Dataset entries
────────

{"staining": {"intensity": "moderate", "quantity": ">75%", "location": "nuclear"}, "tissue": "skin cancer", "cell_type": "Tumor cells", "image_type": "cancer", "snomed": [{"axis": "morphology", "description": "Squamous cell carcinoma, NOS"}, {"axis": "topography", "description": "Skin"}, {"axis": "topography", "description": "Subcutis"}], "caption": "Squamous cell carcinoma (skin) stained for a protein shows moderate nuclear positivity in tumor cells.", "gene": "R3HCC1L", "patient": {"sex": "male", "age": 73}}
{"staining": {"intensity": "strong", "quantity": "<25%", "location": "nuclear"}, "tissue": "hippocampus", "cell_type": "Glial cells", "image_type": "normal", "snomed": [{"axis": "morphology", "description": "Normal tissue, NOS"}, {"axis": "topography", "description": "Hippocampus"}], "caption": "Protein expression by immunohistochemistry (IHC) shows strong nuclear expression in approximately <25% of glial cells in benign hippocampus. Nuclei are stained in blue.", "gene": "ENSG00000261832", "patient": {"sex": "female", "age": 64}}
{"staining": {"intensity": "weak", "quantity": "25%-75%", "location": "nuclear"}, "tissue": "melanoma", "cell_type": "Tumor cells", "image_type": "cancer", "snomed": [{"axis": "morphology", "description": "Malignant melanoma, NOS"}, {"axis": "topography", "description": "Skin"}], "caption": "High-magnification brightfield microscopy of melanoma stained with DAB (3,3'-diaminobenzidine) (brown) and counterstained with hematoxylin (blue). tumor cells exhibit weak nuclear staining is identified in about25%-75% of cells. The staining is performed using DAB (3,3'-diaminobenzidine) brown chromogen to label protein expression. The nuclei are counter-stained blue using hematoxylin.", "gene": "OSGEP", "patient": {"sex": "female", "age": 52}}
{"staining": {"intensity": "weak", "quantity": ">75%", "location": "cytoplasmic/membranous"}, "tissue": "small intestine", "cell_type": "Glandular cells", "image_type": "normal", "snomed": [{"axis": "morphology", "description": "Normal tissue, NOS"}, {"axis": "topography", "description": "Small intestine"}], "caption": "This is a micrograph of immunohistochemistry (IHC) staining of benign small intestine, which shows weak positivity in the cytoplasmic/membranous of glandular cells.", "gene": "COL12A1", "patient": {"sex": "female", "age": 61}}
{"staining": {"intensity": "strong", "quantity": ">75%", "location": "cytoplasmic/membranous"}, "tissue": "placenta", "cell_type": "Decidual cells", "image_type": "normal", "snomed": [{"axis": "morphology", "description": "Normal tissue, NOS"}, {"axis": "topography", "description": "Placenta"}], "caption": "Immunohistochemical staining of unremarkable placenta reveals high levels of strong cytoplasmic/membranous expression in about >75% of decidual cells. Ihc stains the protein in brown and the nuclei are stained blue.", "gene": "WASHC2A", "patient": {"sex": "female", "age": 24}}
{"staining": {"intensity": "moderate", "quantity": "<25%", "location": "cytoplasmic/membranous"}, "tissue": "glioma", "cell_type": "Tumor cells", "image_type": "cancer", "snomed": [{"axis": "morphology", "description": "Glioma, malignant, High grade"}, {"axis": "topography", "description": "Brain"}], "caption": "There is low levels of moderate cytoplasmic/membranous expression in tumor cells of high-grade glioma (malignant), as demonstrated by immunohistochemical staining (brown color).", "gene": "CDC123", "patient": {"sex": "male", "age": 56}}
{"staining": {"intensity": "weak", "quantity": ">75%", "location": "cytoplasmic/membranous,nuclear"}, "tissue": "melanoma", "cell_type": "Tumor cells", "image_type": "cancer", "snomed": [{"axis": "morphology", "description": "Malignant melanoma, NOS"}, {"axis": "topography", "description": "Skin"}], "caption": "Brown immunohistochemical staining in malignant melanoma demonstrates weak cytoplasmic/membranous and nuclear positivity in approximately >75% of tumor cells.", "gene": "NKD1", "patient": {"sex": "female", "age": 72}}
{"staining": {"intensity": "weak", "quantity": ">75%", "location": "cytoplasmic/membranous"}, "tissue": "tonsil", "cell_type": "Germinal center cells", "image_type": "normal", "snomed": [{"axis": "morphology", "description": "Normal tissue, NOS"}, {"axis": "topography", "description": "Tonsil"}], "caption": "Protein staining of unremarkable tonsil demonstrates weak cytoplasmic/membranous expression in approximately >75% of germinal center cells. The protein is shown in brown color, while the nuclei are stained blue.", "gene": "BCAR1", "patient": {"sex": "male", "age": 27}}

────────

• TASK ITEM: Write each line above out exactly.

• EXERCISE SOLUTION:
{"staining": {"intensity": "moderate", "quantity": ">75%", "location": "nuclear"}, "tissue": "skin cancer", "cell_type": "Tumor cells", "image_type": "cancer", "snomed": [{"axis": "morphology", "description": "Squamous cell carcinoma, NOS"}, {"axis": "topography", "description": "Skin"}, {"axis": "topography", "description": "Subcutis"}], "caption": "Squamous cell carcinoma (skin) stained for a protein shows moderate nuclear positivity in tumor cells.", "gene": "R3HCC1L", "patient": {"sex": "male", "age": 73}}
{"staining": {"intensity": "strong", "quantity": "<25%", "location": "nuclear"}, "tissue": "hippocampus", "cell_type": "Glial cells", "image_type": "normal", "snomed": [{"axis": "morphology", "description": "Normal tissue, NOS"}, {"axis": "topography", "description": "Hippocampus"}], "caption": "Protein expression by immunohistochemistry (IHC) shows strong nuclear expression in approximately <25% of glial cells in benign hippocampus. Nuclei are stained in blue.", "gene": "ENSG00000261832", "patient": {"sex": "female", "age": 64}}
{"staining": {"intensity": "weak", "quantity": "25%-75%", "location": "nuclear"}, "tissue": "melanoma", "cell_type": "Tumor cells", "image_type": "cancer", "snomed": [{"axis": "morphology", "description": "Malignant melanoma, NOS"}, {"axis": "topography", "description": "Skin"}], "caption": "High-magnification brightfield microscopy of melanoma stained with DAB (3,3'-diaminobenzidine) (brown) and counterstained with hematoxylin (blue). tumor cells exhibit weak nuclear staining is identified in about25%-75% of cells. The staining is performed using DAB (3,3'-diaminobenzidine) brown chromogen to label protein expression. The nuclei are counter-stained blue using hematoxylin.", "gene": "OSGEP", "patient": {"sex": "female", "age": 52}}
{"staining": {"intensity": "weak", "quantity": ">75%", "location": "cytoplasmic/membranous"}, "tissue": "small intestine", "cell_type": "Glandular cells", "image_type": "normal", "snomed": [{"axis": "morphology", "description": "Normal tissue, NOS"}, {"axis": "topography", "description": "Small intestine"}], "caption": "This is a micrograph of immunohistochemistry (IHC) staining of benign small intestine, which shows weak positivity in the cytoplasmic/membranous of glandular cells.", "gene": "COL12A1", "patient": {"sex": "female", "age": 61}}
{"staining": {"intensity": "strong", "quantity": ">75%", "location": "cytoplasmic/membranous"}, "tissue": "placenta", "cell_type": "Decidual cells", "image_type": "normal", "snomed": [{"axis": "morphology", "description": "Normal tissue, NOS"}, {"axis": "topography", "description": "Placenta"}], "caption": "Immunohistochemical staining of unremarkable placenta reveals high levels of strong cytoplasmic/membranous expression in about >75% of decidual cells. Ihc stains the protein in brown and the nuclei are stained blue.", "gene": "WASHC2A", "patient": {"sex": "female", "age": 24}}
{"staining": {"intensity": "moderate", "quantity": "<25%", "location": "cytoplasmic/membranous"}, "tissue": "glioma", "cell_type": "Tumor cells", "image_type": "cancer", "snomed": [{"axis": "morphology", "description": "Glioma, malignant, High grade"}, {"axis": "topography", "description": "Brain"}], "caption": "There is low levels of moderate cytoplasmic/membranous expression in tumor cells of high-grade glioma (malignant), as demonstrated by immunohistochemical staining (brown color).", "gene": "CDC123", "patient": {"sex": "male", "age": 56}}
{"staining": {"intensity": "weak", "quantity": ">75%", "location": "cytoplasmic/membranous,nuclear"}, "tissue": "melanoma", "cell_type": "Tumor cells", "image_type": "cancer", "snomed": [{"axis": "morphology", "description": "Malignant melanoma, NOS"}, {"axis": "topography", "description": "Skin"}], "caption": "Brown immunohistochemical staining in malignant melanoma demonstrates weak cytoplasmic/membranous and nuclear positivity in approximately >75% of tumor cells.", "gene": "NKD1", "patient": {"sex": "female", "age": 72}}
{"staining": {"intensity": "weak", "quantity": ">75%", "location": "cytoplasmic/membranous"}, "tissue": "tonsil", "cell_type": "Germinal center cells", "image_type": "normal", "snomed": [{"axis": "morphology", "description": "Normal tissue, NOS"}, {"axis": "topography", "description": "Tonsil"}], "caption": "Protein staining of unremarkable tonsil demonstrates weak cytoplasmic/membranous expression in approximately >75% of germinal center cells. The protein is shown in brown color, while the nuclei are stained blue.", "gene": "BCAR1", "patient": {"sex": "male", "age": 27}}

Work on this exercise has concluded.